The next step is to get an estimate of whether achieving a standard deviation change year to year is easier for one of these metrics or another. Over the 120 team-seasons that occurred between 2014 and 2017, there were 34 teams, or 28.3 percent, that changed their BA by at least 1 standard deviation or a .010 change in team BA year to year. 35 teams (29.2%) changed their HRs by at least a one standard deviation, and 43 (35.8%) changed their Walks by at least a standard deviation.
Over this time period, changing a team’s batting average and home runs by a standard deviation were roughly equally as difficult, whereas changing their walks was relatively easier.
If we additionally consider that the MLB saw an unprecedented spike in longballs over this time period, due in large part to a change in the baseball, perhaps the ease of increasing home runs is overstated, and increasing Batting Average is in fact relatively easier to change under more typical circumstances.
What this points to is an overvaluation of the long ball in the MLB and an undervaluation of hitting for average. With many teams chasing home run hitters as a means of offensive improvement, they seem to have forgotten a part of the game’s roots.
This trend is evident in the data; baseball has seen its league wide average drop fairly steadily since 2006 while simultaneously seeing a drastic rise in the reliance on home runs as a portion of total offensive output more recently.
While batting average has dropped to its 45 year low, home runs are just off their all-time high and have accounted for more than a quarter of all runs scored in each of the past 3 seasons. The league has largely left the, hopefully now established, value of batting average for the relatively less valuable increases in home runs.
The Pirates’ Move
This provides an opening for the Pirates to approach high-average players, or find players who would generate more value as Batting Average hitter rather than a raw power hitter, while everyone else undervalues their abilities.
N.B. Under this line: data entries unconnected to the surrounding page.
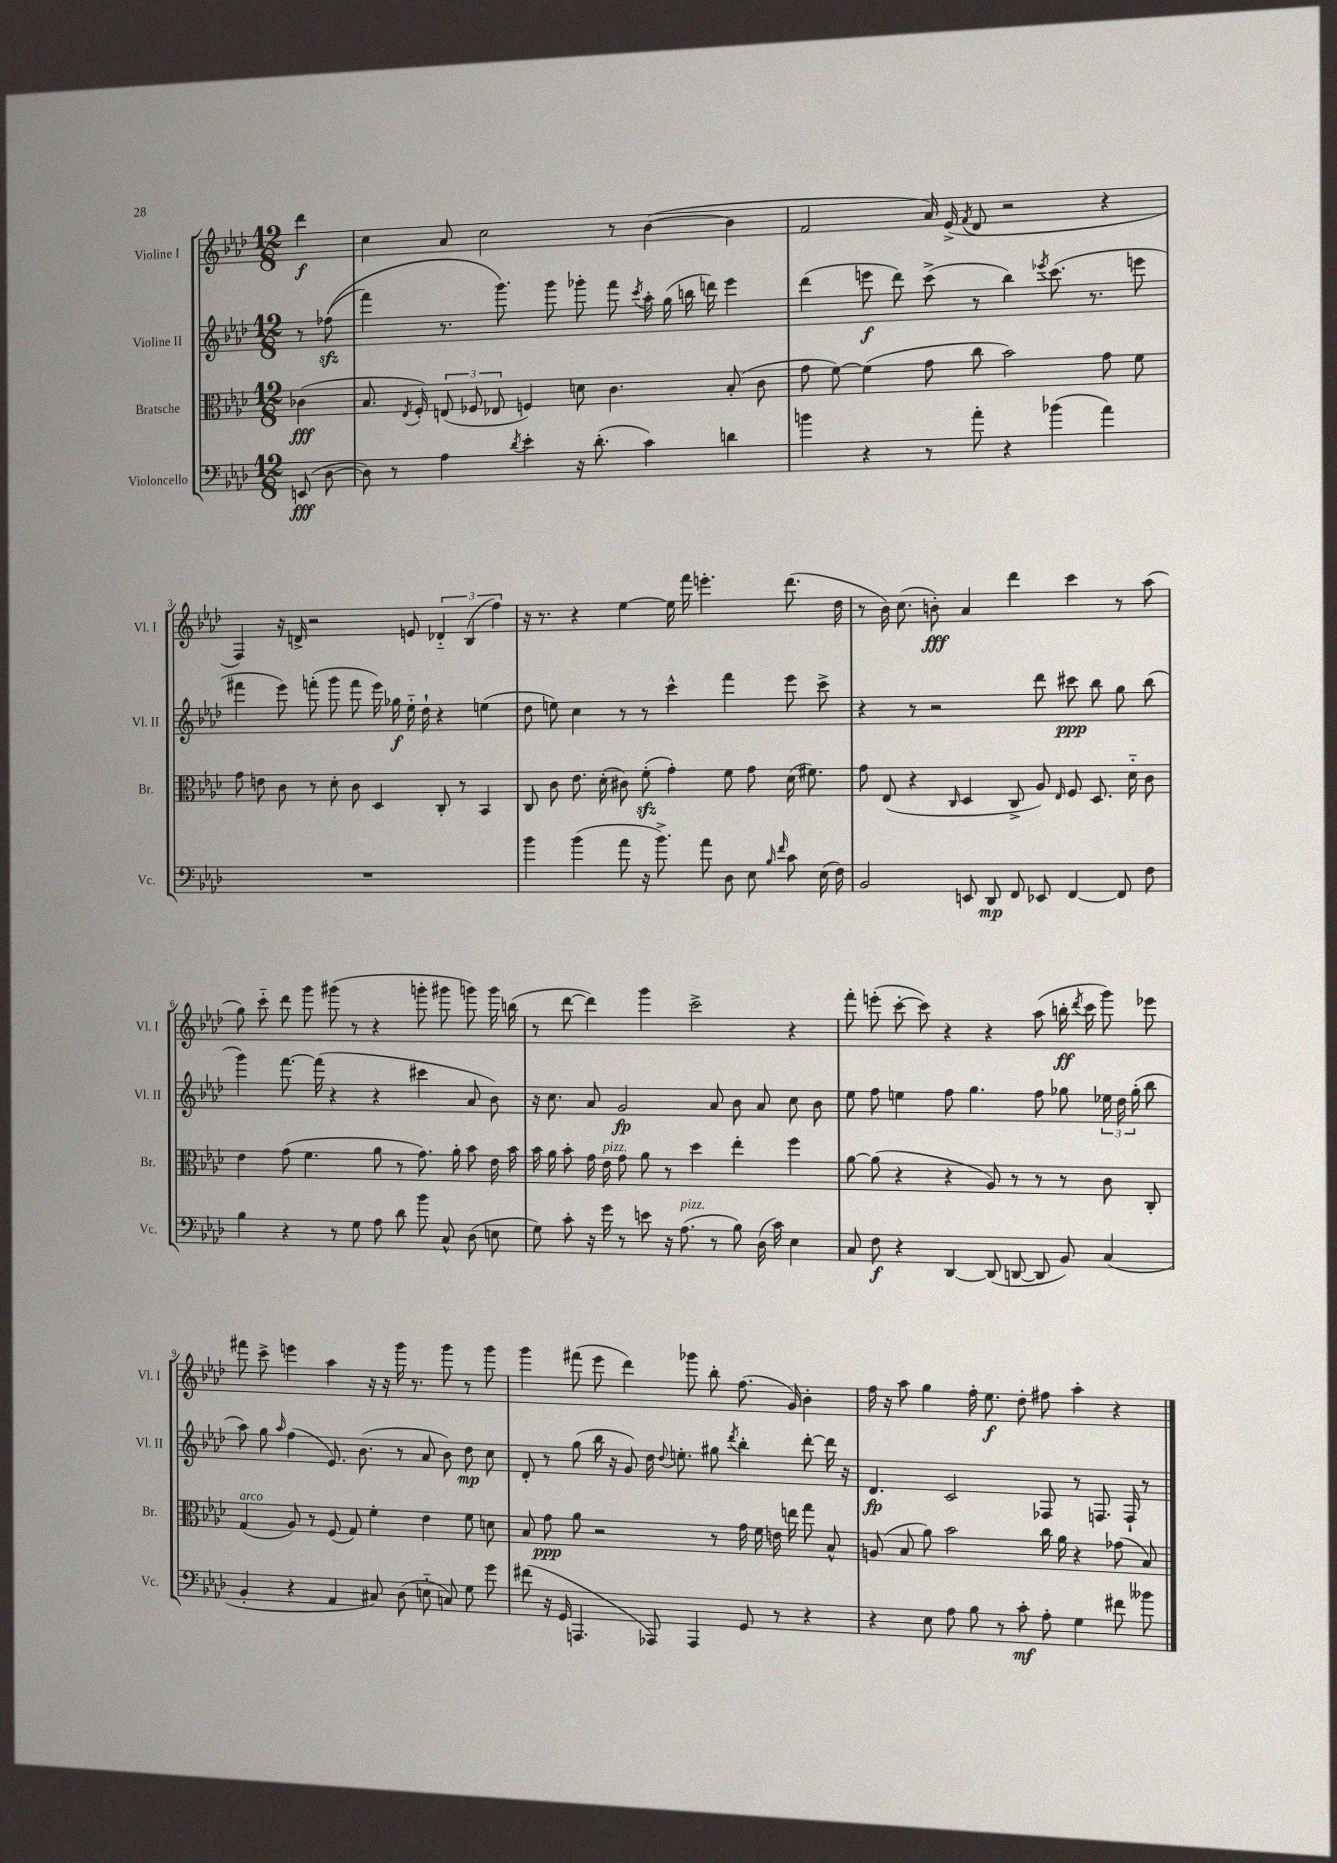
<<
\new StaffGroup <<
\new Staff = "s0" \with { instrumentName = "Violine I" shortInstrumentName = "Vl. I" } {
    \clef treble \key aes \major \numericTimeSignature \time 12/8 \partial 4
    \autoBeamOff des'''4\f |
    c''4 aes'8 c''2 r8 bes'4~( bes'4 |
    f'2 aes'16) ees'16->( \acciaccatura { f'8 } des'8 r2 r4 |
    f4) r16 d'16-> r2 e'8 \tuplet 3/2 { des'4-_ bes4( f''4) } |
    r16 r8. r4 ees''4~ ees''16 f'''16 e'''4.-. des'''8.( des''16 |
    r8 bes'16) c''8.( b'8-.\fff) aes'4 des'''4 c'''4 r8 aes''8( |
    g''8) c'''8-_ des'''8 g'''8 gis'''8( r8 r4 g'''8-. gis'''8 g'''8) g'''16 b''16( |
    r8 des'''8~ des'''4) g'''4 c'''2-> r4 |
    f'''8-. e'''8-.( c'''8~-. c'''8) r4 r4 aes''8( b''16-.\ff \acciaccatura { des'''8 } c'''16 g'''8) ees'''8 |
    fis'''8 c'''8-> e'''4 aes''4 r16 r16 g'''16 r8. g'''8 r8 g'''8 |
    g'''4 fis'''8( ees'''8 des'''4) ges'''8 bes''8-. f''8.( g'16) bes'4-. |
    f''16 r16 aes''8 g''4 f''16-. ees''8.\f des''8-. fis''8 aes''4-. r4 \bar "|." |
}
\new Staff = "s1" \with { instrumentName = "Violine II" shortInstrumentName = "Vl. II" } {
    \clef treble \key aes \major \numericTimeSignature \time 12/8 \partial 4
    \autoBeamOff r8 fes''8\sfz(\( |
    f'''4) r8. g'''8.\) g'''8 ges'''8-. f'''8 \acciaccatura { c'''8 } aes''16-. g''16( b''16 d'''16) ees'''4 |
    des'''4( e'''8\f des'''8) c'''8->( r8 bes''4) \acciaccatura { ees'''8 } c'''8.( r8. e'''8 |
    fis'''4 ees'''8) f'''8-.( g'''8 f'''8 ees'''16) ges''16\f ees''16-_ des''16-! r4 e''4( |
    des''8 e''8) c''4 r8 r8 c'''4-^ f'''4 ees'''8 c'''8-> |
    r4 r8 r2 des'''8 cis'''8\ppp bes''8 g''8 bes''8( |
    g'''4) f'''8.~ f'''16( r4 r4 cis'''4 aes'8 bes'8) |
    r16 c''8. aes'8 g'2\fp aes'8 bes'8 aes'8 c''8 bes'8 |
    ees''8 f''8 e''4 f''8 g''4. f''8 ges''8 \tuplet 3/2 { ees''16 des''16 ges''16-.( } bes''8 |
    aes''8) g''8 \grace { aes''16 } f''4( ees'8.) bes'8.( r8 aes'8 bes'8) des''8\mp c''8 |
    des'8-. r8 g''8( bes''16 r16 g'8) des''16 \appoggiatura { des''8 } e''8.-. gis''8 \acciaccatura { des'''8 } bes''4-. des'''8~-. des'''16 r16 |
    des'4.\fp c'2 fes8 r8 f8. f16-! r8 \bar "|." |
}
\new Staff = "s2" \with { instrumentName = "Bratsche" shortInstrumentName = "Br." } {
    \clef alto \key aes \major \numericTimeSignature \time 12/8 \partial 4
    \autoBeamOff ces'4\fff( |
    bes8. \acciaccatura { ees8 } f16-.) \tuplet 3/2 { e8( fes8 ees8 } f4) d'8 c'4. bes8-.( c'8 |
    g'8 f'8~) f'4( g'8 c''8 bes'2) g'8 f'8 |
    g'8 e'8 c'8 r8 des'8-. c'8 des4 c8-. r8 bes,4 |
    c8 c'8 ees'8. des'16-.( cis'8) f'8-.\sfz( g'4-.) f'8 g'8 des'16( fis'8.) |
    g'8 ees8( r4 \grace { c16 } des4 c8-> aes8) \grace { ees16 } f8 des8. des'16-_ c'8 |
    ees'4 g'8( f'4. aes'8 r8 g'8.) aes'16-. bes'8 ees'16 bes'16 |
    bes'16 aes'16 bes'8-. g'16 ees'16^\markup { \italic "pizz." } g'8 aes'8 r8 des''4 ees''4-. f''4 |
    aes'8~ aes'8( r4 r4 aes8) r8 r8 r8 c'8 c8-. |
    g4^\markup { \italic "arco" }( aes8) r8 f8( g8) f'4-. ees'4 f'8 d'8 |
    bes8 g'8\ppp aes'8 r2 r8 g'16 f'16 e'16 e''16 g''8 bes8-^ |
    a8( bes8 aes'8) bes'2 c''16 aes'16 r4 ges'8( bes8) \bar "|." |
}
\new Staff = "s3" \with { instrumentName = "Violoncello" shortInstrumentName = "Vc." } {
    \clef bass \key aes \major \numericTimeSignature \time 12/8 \partial 4
    \autoBeamOff e,8\fff( des8~ |
    des8) r8 aes4 \acciaccatura { des'8 } ees'4-. r16 des'8.-.( c'4) d'4 |
    b'4 r4 r8 aes'8-. r4 bes'4( aes'4) |
    R1. |
    bes'4 bes'4( aes'8 r16 bes'8.->) aes'8 des8 ees8 \grace { bes16 f'16 } c'8 ees16( f16) |
    bes,2 e,8 des,8\mp f,8 ees,8 f,4~ f,8 f8 |
    bes4 r4 r8 g8 aes8 des'8 bes'8 c8-^ des8( e8 |
    g8) c'8-. r16 g'16 r8 e'8 r16 aes8.^\markup { \italic "pizz." }( r8 bes8) des16( c'16) ees4 |
    c8 f8\f r4 des,4~ des,8( d,8~ d,8 bes,8) c4( |
    bes,4-. r4 aes,4 cis8) des8( e8-_ c8) g8 g'8 |
    fis'8( r16 g,16 a,,4. aes,,8) aes,,4 g,8 r8 r4 |
    r4 ees8 aes8 bes8 r8 c'8-.\mf aes8-. g4 fis'8 beses'8 \bar "|." |
}
>>
>>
Simply put, the pendulum has swung a bit too far to the “sell out for power” side leaving room for improvement on the “smart hitting” side.
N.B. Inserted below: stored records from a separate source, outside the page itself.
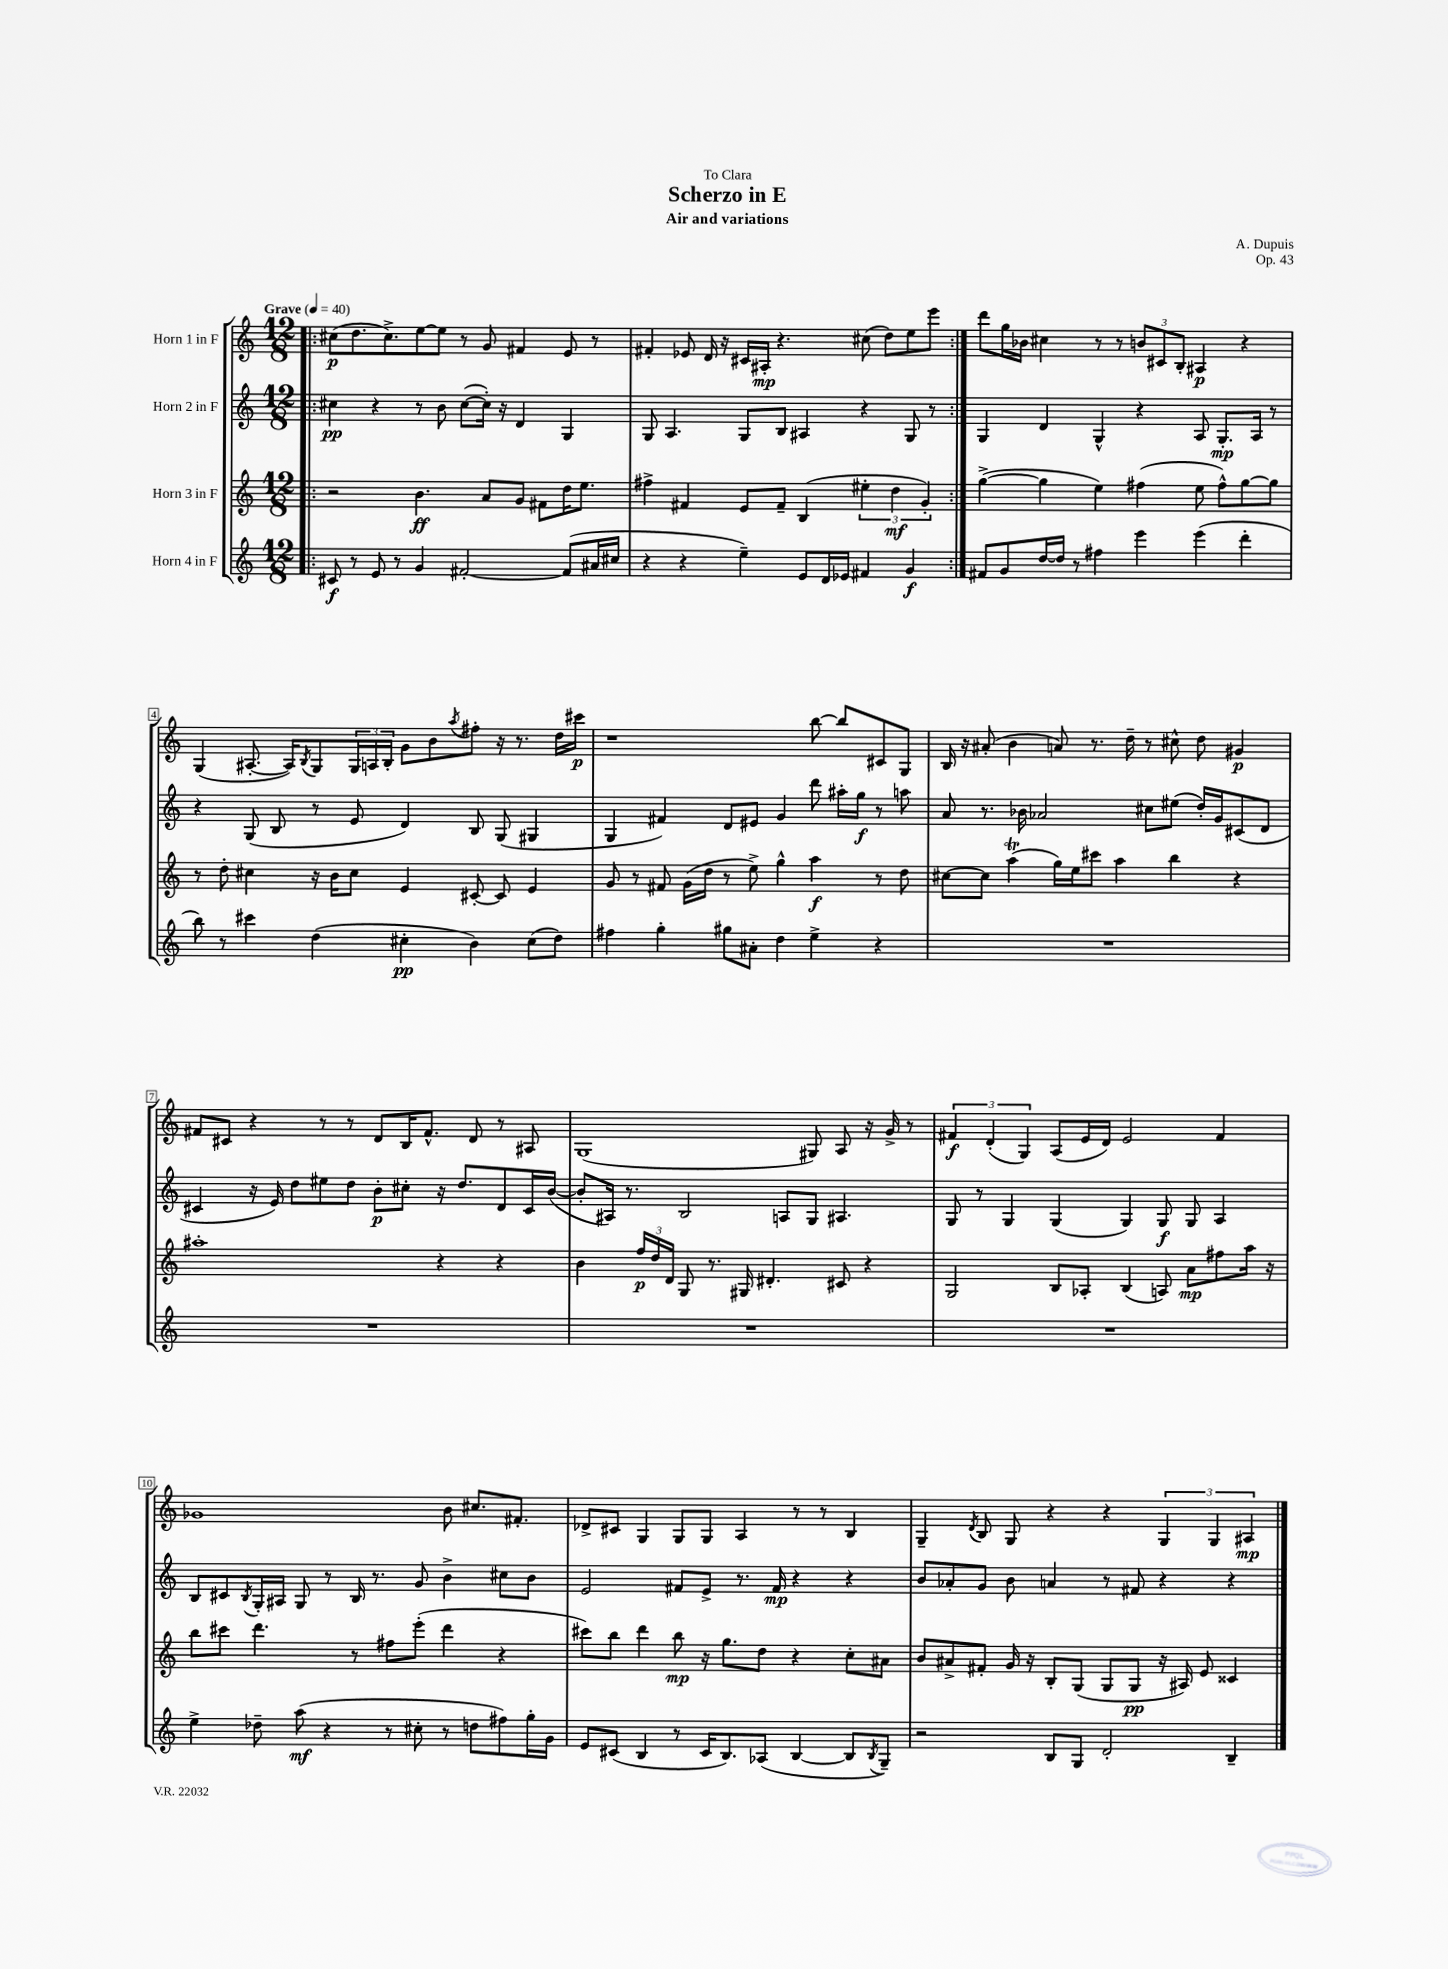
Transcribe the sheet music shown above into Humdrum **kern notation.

**kern	**kern	**kern	**kern
*staff4	*staff3	*staff2	*staff1
*clefG2	*clefG2	*clefG2	*clefG2
*k[]	*k[]	*k[]	*k[]
*M12/8	*M12/8	*M12/8	*M12/8
*MM40	*MM40	*MM40	*MM40
=!|:	=!|:	=!|:	=!|:
8c#/	2r	4cc#\	(8cc#\L
8r	.	.	8.dd\
8e/	.	4r	.
.	.	.	8.cc#^\)
8r	.	.	.
4g/	4.b\	8r	[8ee\
.	.	8b\	8ee\]J
[2f#'/	.	([8cc#\L	8r
.	8a/L	16cc#'\]Jk)	8g/
.	.	16r	.
.	8g/J	4d/	4f#/
.	8f#\L	.	.
(8f#/]L	16dd\K	4G/	8e/
.	8.ee\J	.	.
16a#/L	.	.	8r
16cc#/JJ	.	.	.
=	=	=	=
4r	4ff#^\	8G/	4f#'/
.	.	4.A/	.
4r	4f#/	.	8e-/
.	.	.	16d/
.	.	.	16r
4ee~\)	8e/L	8G/L	16c#/LL
.	.	.	16A#'/JJ
.	8f#~/J	8B/J	4.r
8e/L	(4B/	4A#/	.
16d/L	.	.	.
16e-/JJ	.	.	.
4f#/	6ee#'\	4r	(8cc#\
.	.	.	8dd\L)
.	6dd\	.	.
4g/	.	8G/	8ee\
.	6g'/)	.	.
.	.	8r	8eee\J
=:|!	=:|!	=:|!	=:|!
8f#/L	([4gg^\	4G/	8ddd\L
8g/	.	.	16gg\L
.	.	.	16b-\JJ
[16dd/L	4gg\]	4d/	4cc#\
16dd/]JJ	.	.	.
8r	.	.	.
4ff#\	4ee\)	4G^^/	8r
.	.	.	8r
4eee\	(4ff#\	4r	12b/L
.	.	.	12c#/
.	.	.	12B'/J
(4eee\	8ee\	8A/	4A#/
.	8ff#^^\L)	8.G'/L	.
4ddd'\	[8gg\	.	4r
.	.	16A/Jk	.
.	8gg\]J	8r	.
=	=	=	=
8bb\)	8r	4r	(4G/
8r	8dd'\	.	.
4ccc#\	4cc#\	(8G/	[8.A#'/
.	.	8B/	.
.	.	.	16A#/]LK)
.	.	.	8qB/
(4dd\	16r	8r	8G/
.	16b\LK	.	.
.	8cc#\J	8e/	24G/L
.	.	.	24A/
.	.	.	24B'/JJ
4cc#'\	4e/	4d/)	8g\L
.	.	.	8b\
.	.	.	8qaa/
4b\)	[8c#'/	8B/	8ff#'\J
.	8c#/]	(8G/	16r
.	.	.	8.r
(8cc#\L	4e/	4G#/	.
8dd\J)	.	.	16dd\LL
.	.	.	16ccc#\JJ
=	=	=	=
4ff#\	8g/	4G/	1r
.	8r	.	.
4gg'\	8f#/	4f#/)	.
.	(16g\LL	.	.
.	16dd\JJ	.	.
8gg#\L	8r	8d/L	.
8a#'\J	8ee^\)	8e#/J	.
4dd\	4gg^^\	4g/	.
4ee^\	4aa\	8ddd\	[8bb\
.	.	16aa#'\LL	8bb/]L
.	.	16gg\JJ	.
4r	8r	8r	8c#/
.	8dd\	8aa\	8G/J
=	=	=	=
1.r	[8cc#\L	8a/	16B/
.	.	.	16r
.	8cc#\]J	8.r	(8a#'/
.	(4aa\	.	4b\
.	.	16b-\	.
.	.	2a-/	.
.	16gg\LL)	.	8a/)
.	16ee\J	.	.
.	8ccc#\J	.	8.r
.	4aa\	.	.
.	.	.	16dd~\
.	.	8cc#\L	8r
.	4bb\	(8ee#\J	8cc#^^\
.	.	16dd'/LL)	8dd\
.	.	16g/J	.
.	4r	(8c#/	4g#/
.	.	8d/J	.
=	=	=	=
1.r	1aa#'	4c#/	8f#/L
.	.	.	8c#/J
.	.	16r	4r
.	.	16e/)	.
.	.	8dd\L	.
.	.	8ee#\	8r
.	.	8dd\J	8r
.	.	8b'\L	8d/L
.	.	8cc#'\J	16B/K
.	.	.	8.f#^^/J
.	4r	16r	.
.	.	8.dd/L	.
.	.	.	8d/
.	4r	8d/	8r
.	.	16c#/L	8A#/
.	.	([16b/JJ	.
=	=	=	=
1.r	4b\	8b'/]L	(1G
.	.	16A#/Jk)	.
.	.	8.r	.
.	24ff/LL	.	.
.	24dd/	.	.
.	24d/JJ	.	.
.	8G/	2B/	.
.	8.r	.	.
.	16G#/	.	.
.	4.d#'/	.	.
.	.	8A/L	.
.	.	8G/J	8G#/)
.	8c#/	4.A#/	8A/
.	4r	.	16r
.	.	.	16g^/
.	.	.	8r
=	=	=	=
1.r	2G/	8G/	6f#/
.	.	8r	.
.	.	.	(6d'/
.	.	4G/	.
.	.	.	6G/)
.	8B/L	(4G/	(8A/L
.	8A-'/J	.	16e/L
.	.	.	16d/JJ)
.	(4B/	4G/)	2e/
.	8A/)	8G/	.
.	8a\L	8G/	.
.	8ff#\	4A/	4f#/
.	16aa\Jk	.	.
.	16r	.	.
=	=	=	=
4ee^\	8bb\L	8B/L	1g-
.	8ccc#\J	8c#/	.
.	.	8qB/	.
8dd-~\	4.ddd\	16G'/L	.
.	.	16A#/JJ	.
(8aa\	.	8G/	.
4r	.	8r	.
.	8r	16B/	.
.	.	8.r	.
8r	8ff#\L	.	.
8cc#'\	(8eee'\J	8g/	.
8r	4ddd\	4b^\	8b\
8dd\L	.	.	8.cc#/L
8ff#\)	4r	8cc#\L	.
.	.	.	8.f#'/J
16gg'\L	.	8b\J	.
16g\JJ	.	.	.
=	=	=	=
8e/L	8ccc#\L)	2e/	8d-^/L
(8c#/J	8bb\J	.	8c#/J
4B/	4ddd\	.	4G/
8r	8bb\	8f#/L	8G/L
16c#/LK	16r	8e^/J	8G/J
8.B/)	8.gg\L	.	.
.	.	8.r	4A/
(8A-/J	8dd\J	.	.
.	.	16f#/	.
[4B/	4r	4r	8r
.	.	.	8r
8B/]L	8cc'\L	4r	4B/
8qB/	.	.	.
8G~/J)	8a#\J	.	.
=	=	=	=
2r	8b/L	8b/L	4G~/
.	8a#^/	8a-'/	.
.	.	.	8qd/
.	8f#'/J	8g/J	8B/
.	16g/	8b\	8G/
.	16r	.	.
8B/L	8B'/L	4a/	4r
8G/J	(8G/J	.	.
2d'/	8G/L	8r	4r
.	8G/J	8f#/	.
.	16r	4r	6G/
.	16A#/)	.	.
.	8e/	.	.
.	.	.	6G/
4B~/	4c##/	4r	.
.	.	.	6A#/
==	==	==	==
*-	*-	*-	*-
The good news is that this does seem to be on the Pirates radar. After a truly rough offensive season in 2017, this season the Pirates batting average is up by nearly a full standard deviation (.008) while also seeing their home run rate improve from 2.46 percent in 2017 to 2.60 percent in 2018. While their walk rate has dipped from 8.5 percent in 2017 to 7.8% this season, given that it has the smallest impact on offense of the three stats, the net effect is still positive for this offense.
Moreover, it seems as though this is a strategy that the Pirates are coaching to players.
The Pirates took a 30 home run threat in Corey Dickerson, turned him into a batter for average and he has become a key part of the Pirates offense. While Dickerson has hit for a .300+ average in the past, it was when he was in the very batter friendly Coors Field. To “average out” this park effect we can simply look at his Batting Average on the road; Dickerson was never better than a .256 hitter while with Colorado and is a career .274 hitter on the road. This season, however, Dickerson has posted a quality .291 road BA suggesting that, at least in part, Dickerson has taken a new approach at the plate and it seems to be working.
Coming from within the Pirates system, Adam Frazier similarly profiles as a player that can hit for high average in an otherwise power dominated league. Frazier’s .288 average this season is largely marred by a .239 start to the season and subsequent sending down to Indianapolis; after fixing his swing and being recalled on July 25th Frazier is batting .352 in 108 At Bats.
In recent years the league has crowded around launch angles and exit velocities to generate as much power as possible. This has left something of a gap in value between what is traditionally thought of as a quality baseball player, and the more recent analytic trend. This gap can and should be exploited by the Pirates to their team’s benefit going into the 2019 campaign.